2. Financial model. This is a set of financial projections built in Excel and used as a source of charts for your investor presentation. You’ll have time to provide only an overview of your projections in your pitch, but you may forward the entire model to interested investors. The financial projections will include a statement of profit and loss (P&L) projected for five years. You may or may not want to add a balance sheet and a cash flow projection, but either way you’ll determine and demonstrate how much cash you’ll need and when you’ll need it.

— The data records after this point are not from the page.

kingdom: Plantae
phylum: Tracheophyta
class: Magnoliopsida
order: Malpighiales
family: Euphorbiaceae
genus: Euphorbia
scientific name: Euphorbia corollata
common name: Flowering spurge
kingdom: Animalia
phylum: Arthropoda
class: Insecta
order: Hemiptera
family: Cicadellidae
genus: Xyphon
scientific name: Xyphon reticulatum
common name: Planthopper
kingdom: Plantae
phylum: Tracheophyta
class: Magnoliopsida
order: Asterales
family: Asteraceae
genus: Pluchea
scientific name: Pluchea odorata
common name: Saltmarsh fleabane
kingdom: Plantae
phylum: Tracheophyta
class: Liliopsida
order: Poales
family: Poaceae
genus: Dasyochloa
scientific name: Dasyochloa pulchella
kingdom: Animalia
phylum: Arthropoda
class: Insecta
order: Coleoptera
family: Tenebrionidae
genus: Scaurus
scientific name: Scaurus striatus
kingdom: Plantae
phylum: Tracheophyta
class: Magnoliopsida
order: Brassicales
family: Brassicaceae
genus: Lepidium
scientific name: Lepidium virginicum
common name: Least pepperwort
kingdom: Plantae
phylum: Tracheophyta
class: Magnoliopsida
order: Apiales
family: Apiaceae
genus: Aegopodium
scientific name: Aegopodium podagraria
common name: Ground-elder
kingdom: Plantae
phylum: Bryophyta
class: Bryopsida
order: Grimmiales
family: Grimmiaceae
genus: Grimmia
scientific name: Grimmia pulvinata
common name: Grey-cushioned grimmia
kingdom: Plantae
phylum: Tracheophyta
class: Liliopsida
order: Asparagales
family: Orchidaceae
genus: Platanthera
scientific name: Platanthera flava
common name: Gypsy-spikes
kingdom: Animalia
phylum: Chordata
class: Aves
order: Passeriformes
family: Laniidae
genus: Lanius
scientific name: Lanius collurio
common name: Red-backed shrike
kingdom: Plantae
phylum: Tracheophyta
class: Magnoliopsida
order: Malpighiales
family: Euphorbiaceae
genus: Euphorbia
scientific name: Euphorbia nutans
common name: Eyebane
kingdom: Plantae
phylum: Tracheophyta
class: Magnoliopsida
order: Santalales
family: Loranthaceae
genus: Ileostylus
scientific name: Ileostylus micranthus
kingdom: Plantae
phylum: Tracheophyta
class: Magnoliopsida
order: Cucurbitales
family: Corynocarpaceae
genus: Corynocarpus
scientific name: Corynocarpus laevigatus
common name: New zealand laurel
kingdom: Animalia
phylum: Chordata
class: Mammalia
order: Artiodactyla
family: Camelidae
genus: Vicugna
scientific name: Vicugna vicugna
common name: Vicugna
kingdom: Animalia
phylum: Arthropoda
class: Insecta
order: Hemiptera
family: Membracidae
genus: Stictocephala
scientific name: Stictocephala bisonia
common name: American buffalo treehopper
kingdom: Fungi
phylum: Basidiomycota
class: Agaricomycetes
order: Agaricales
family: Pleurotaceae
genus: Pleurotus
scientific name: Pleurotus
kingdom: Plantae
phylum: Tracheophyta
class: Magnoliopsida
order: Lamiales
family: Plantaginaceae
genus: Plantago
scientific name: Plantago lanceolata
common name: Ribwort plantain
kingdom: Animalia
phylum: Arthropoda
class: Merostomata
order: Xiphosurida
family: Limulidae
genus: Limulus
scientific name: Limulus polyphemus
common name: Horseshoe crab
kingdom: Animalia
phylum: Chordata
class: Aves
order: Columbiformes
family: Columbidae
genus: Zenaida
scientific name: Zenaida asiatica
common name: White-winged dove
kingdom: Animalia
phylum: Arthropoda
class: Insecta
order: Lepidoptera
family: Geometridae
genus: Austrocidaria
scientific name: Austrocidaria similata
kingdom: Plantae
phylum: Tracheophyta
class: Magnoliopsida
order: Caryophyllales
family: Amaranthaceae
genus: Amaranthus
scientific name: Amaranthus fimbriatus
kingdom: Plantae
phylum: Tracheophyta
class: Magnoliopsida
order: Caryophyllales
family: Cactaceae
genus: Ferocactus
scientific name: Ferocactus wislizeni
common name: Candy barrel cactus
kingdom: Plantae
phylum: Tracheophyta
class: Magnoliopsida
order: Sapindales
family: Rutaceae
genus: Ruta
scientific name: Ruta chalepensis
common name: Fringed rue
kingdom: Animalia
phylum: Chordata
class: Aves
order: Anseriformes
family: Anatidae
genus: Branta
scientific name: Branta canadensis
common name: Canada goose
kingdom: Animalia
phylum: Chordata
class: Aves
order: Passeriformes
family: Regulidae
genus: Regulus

3. Elevator Pitch. As you look for advice, investors, business partners, customers, etc., you’ll be networking a lot—both online and offline. You’ll reach out to your close contacts, of course. But you’ll also want them to reach out to their contacts on your behalf, so you’ll need to explain your story in a way that’s easy for them to grasp and pass along to others. The key to making this work is to have a great elevator pitch. To make it great, you must be able to communicate the essence of your venture in a way that’s clear, fast, and compelling.
4. One-page synopsis. Once you find a contact who has heard / read your elevator pitch and expressed interest in learning more about your new business, it’s time to introduce the one-pager. The one-pager is a brief synopsis of your business plan pitch deck. It’s designed with one very specific purpose: to get someone interested in taking a meeting with you (see warning below—don’t send your pitch ahead of time). Don’t try to jam everything from the pitch deck onto one page. Instead, think of it as a teaser—a sales document to whet the appetite of your audience and leave them wanting more.
5. Due diligence documents. This is material that lets an investor learn more about you, your concept, and your progress to-date. There are no standards for what this contains or how it is presented, but it might include things like market research, customer lists, access to prototypes, profiles of your competitors, your financial model, resumes of team members, contracts with customers or suppliers, etc. Sophisticated investors will often provide a due diligence list for you to follow.
 If you your cash cycle is fairly neutral, such as if you get paid immediately upon closing a sale (e.g., by credit card), you may be able to get away with using just a P&L. If on the other hand, you have a gap between when you pay expenses and get paid by customers, you should build a balance sheet and statement of cash flow.